Sa passion pour l’horticulture lui donna l’envie de créer des chars ornés de fleurs coupées, à l’origine des batailles de fleurs, et de défilés sur la promenade des Anglais.
Héritage littéraire et botanique
- Découvreur de Saint‑Raphaël : après son séjour à Nice, il s’installa à Saint‑Raphaël où il fut considéré comme le découvreur de la ville, grâce à ses écrits et son jardin botanique
- Nom de rue : la rue à Nice porte son nom en hommage à son influence locale et à son travail de botaniste.

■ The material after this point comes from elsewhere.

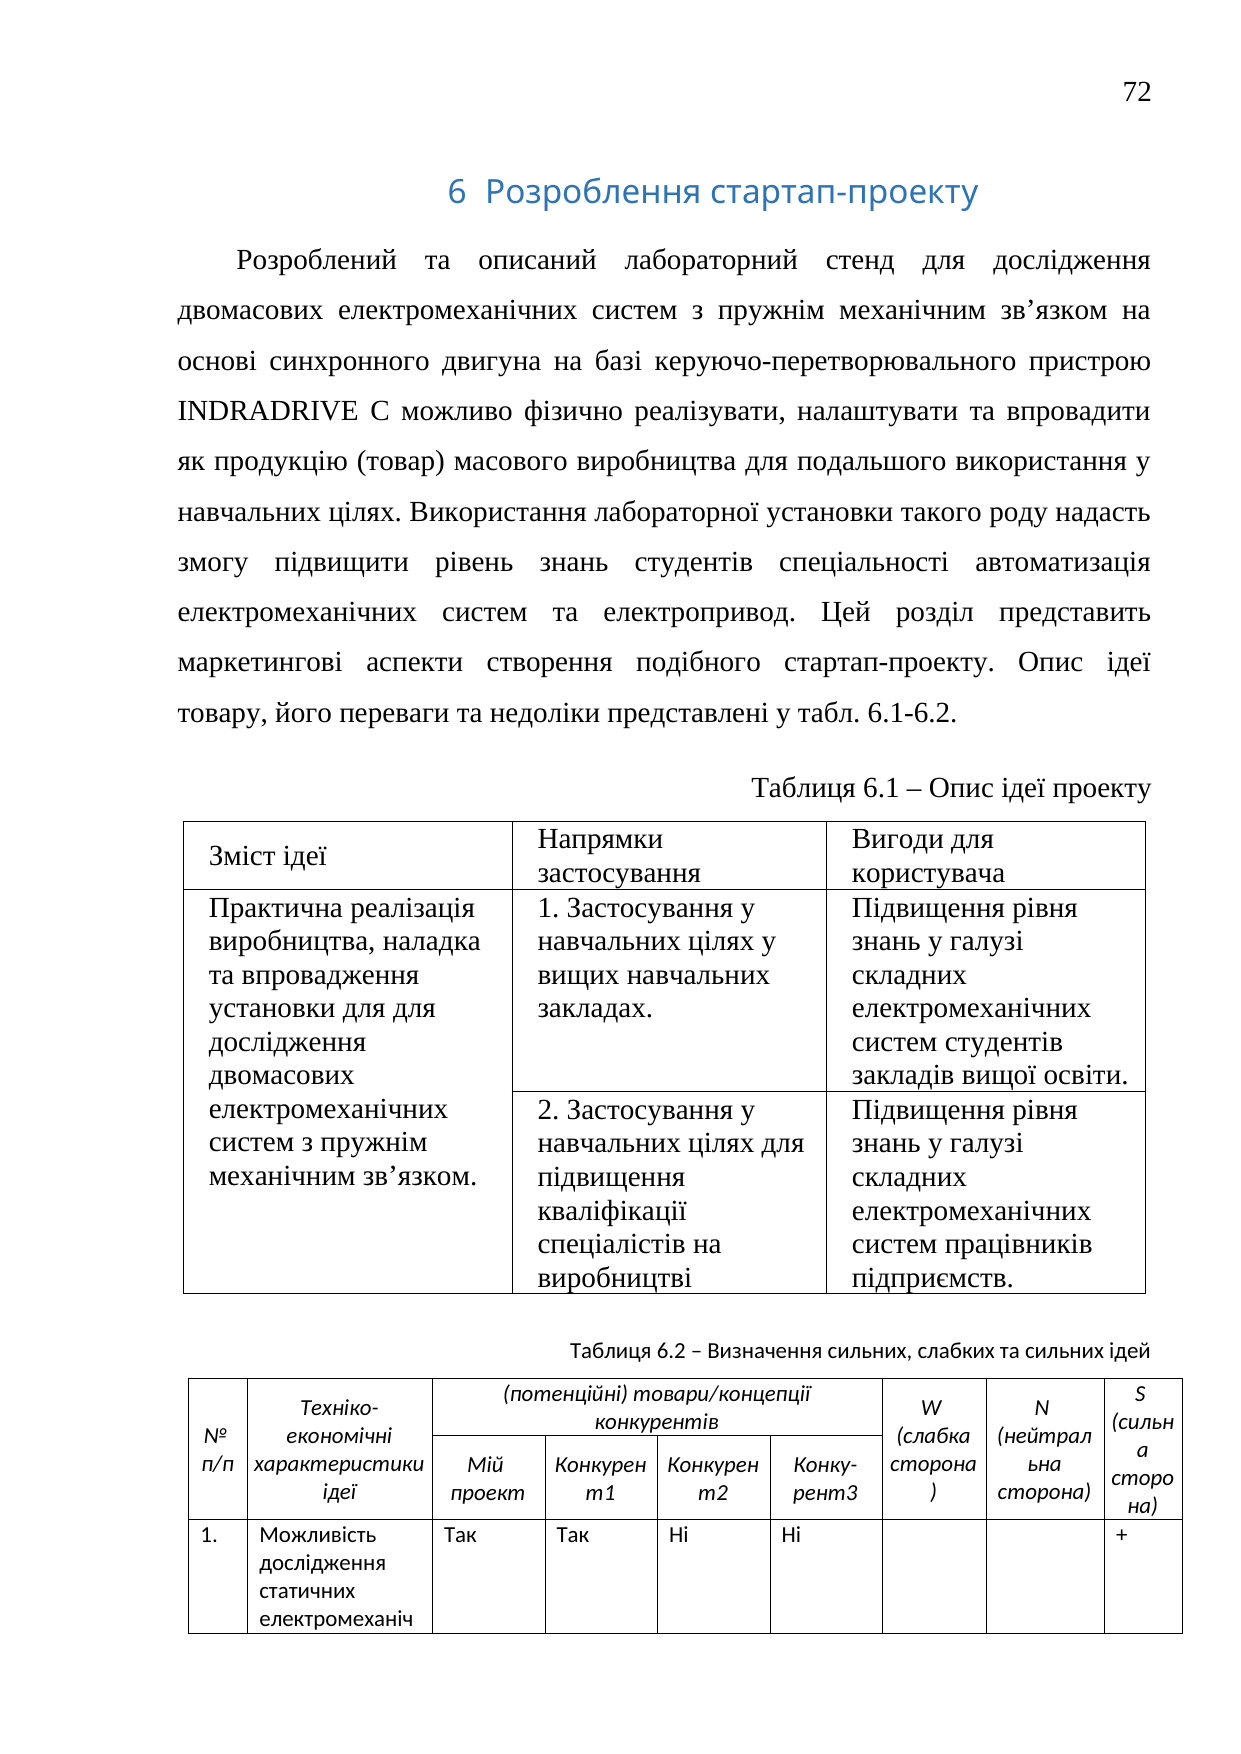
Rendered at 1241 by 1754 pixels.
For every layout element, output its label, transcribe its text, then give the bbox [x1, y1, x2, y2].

text Розроблений та описаний лабораторний стенд для дослідження двомасових електромеханічних систем з пружнім механічним зв’язком на основі синхронного двигуна на базі керуючо-перетворювального пристрою INDRADRIVE C можливо фізично реалізувати, налаштувати та впровадити як продукцію (товар) масового виробництва для подальшого використання у навчальних цілях. Використання лабораторної установки такого роду надасть змогу підвищити рівень знань студентів спеціальності автоматизація електромеханічних систем та електропривод. Цей розділ представить маркетингові аспекти створення подібного стартап-проекту. Опис ідеї товару, його переваги та недоліки представлені у табл. 6.1-6.2. [177, 242, 1152, 728]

Francis Gag et le Théâtre Francis Gag à Nice
Francis Gag (François Gagliolo) est né en 1900 à Nice et a fait de la scène niçoise son terrain de jeu. Artiste complet – comédien, mime, chanteur, auteur, metteur‑en‑scène, poète, conteur – il a consacré sa vie à la langue niçoise (nissart) et à la culture locale. Il a fondé en 1936 le Théâtre Niçois de Francis Gag, qui est devenu un pilier du théâtre dialectal de la région
Vie et œuvre
- Origines : teinturier de profession, il se fait connaître sous le nom de scène Francis Gag
- Engagement : il s’adresse directement au peuple, mettant en scène la sagesse et la sincérité de la population niçoise avec verve, poésie, ironie et affection
- Théâtre dialectal : il écrit et met en scène des pièces reconnues comme des chefs‑d’œuvre de la littérature d’Oc, telles que Ensin va la vida, Calena, Lou vin dei padre, La pignata d’or, Les deux vieux, La marche à la crèche, Segne Blai e Guilhaumeta
- Groupe folklorique : en 1956, il crée Nice la Belle, un groupe folklorique qui perpétue les traditions musicales, danses et costumes niçois,
- Humanisme : en 1962, il fonde l’Œuvre des Petites Vieilles, qui évoluera en Les amis de Tante Victorine puis en Solidarité Francis Gag pour soutenir les personnes âgées démunies
- Décès : il meurt à Nice en 1988, laissant un héritage vivant que son fils Pierre‑Louis Gag poursuit en renouvelant le répertoire et en maintenant la tradition
La Ciamada Nissarda a 100 ans
Dès ses débuts, La Ciamada Nissarda rythme les fêtes niçoises avec ses danses, ses chants et sa musique : le Festin des Cougourdons, la Fête des Mai, la Saint-Jean, la Saint-Pierre, la Fête du Malonat, l’hommage à Catherine Ségurane, l’Assomption au port, et bien d’autres. Ces événements rassemblent tous les Niçois et Niçoises ainsi que les visiteurs venus découvrir nos traditions.
La Ciamada Nissarda représente aussi le folklore niçois aux quatre coins du monde en participant à de nombreux festivals. Elle contribue à faire de Nice un haut lieu de ces rassemblements avec « La Farandole », l’un des festivals folkloriques les plus anciens d’Europe, qui rassemble sur la scène niçoise, une grande variété de danses, de musiques, de costumes et de traditions représentant différentes cultures du monde.
L’influence et le savoir-faire de La Ciamada Nissarda lui ont permis d’obtenir le prestigieux label du Conseil international des organisations de festivals de folklore (CIOFF), un partenaire de l’UNESCO qui défend une culture ancrée, fière de ses traditions et ouverte au monde et aux nouveaux venus – une culture qui donne des racines.
Aujourd’hui, La Ciamada Nissarda rassemble près de 80 membres autour de 4 disciplines : la danse (pour adultes et pour enfants), la musique, le théâtre et le chant. Tous ces passionnés défendent notre identité, en faisant vivre ces traditions, de génération en génération. La transmission est d’ailleurs au cœur de leur engagement : chaque année, ils font découvrir à des milliers d’écoliers nos danses traditionnelles.
En 2025, la Ville de Nice soutient La Ciamada Nissarda pour la célébration de ses 100 ans.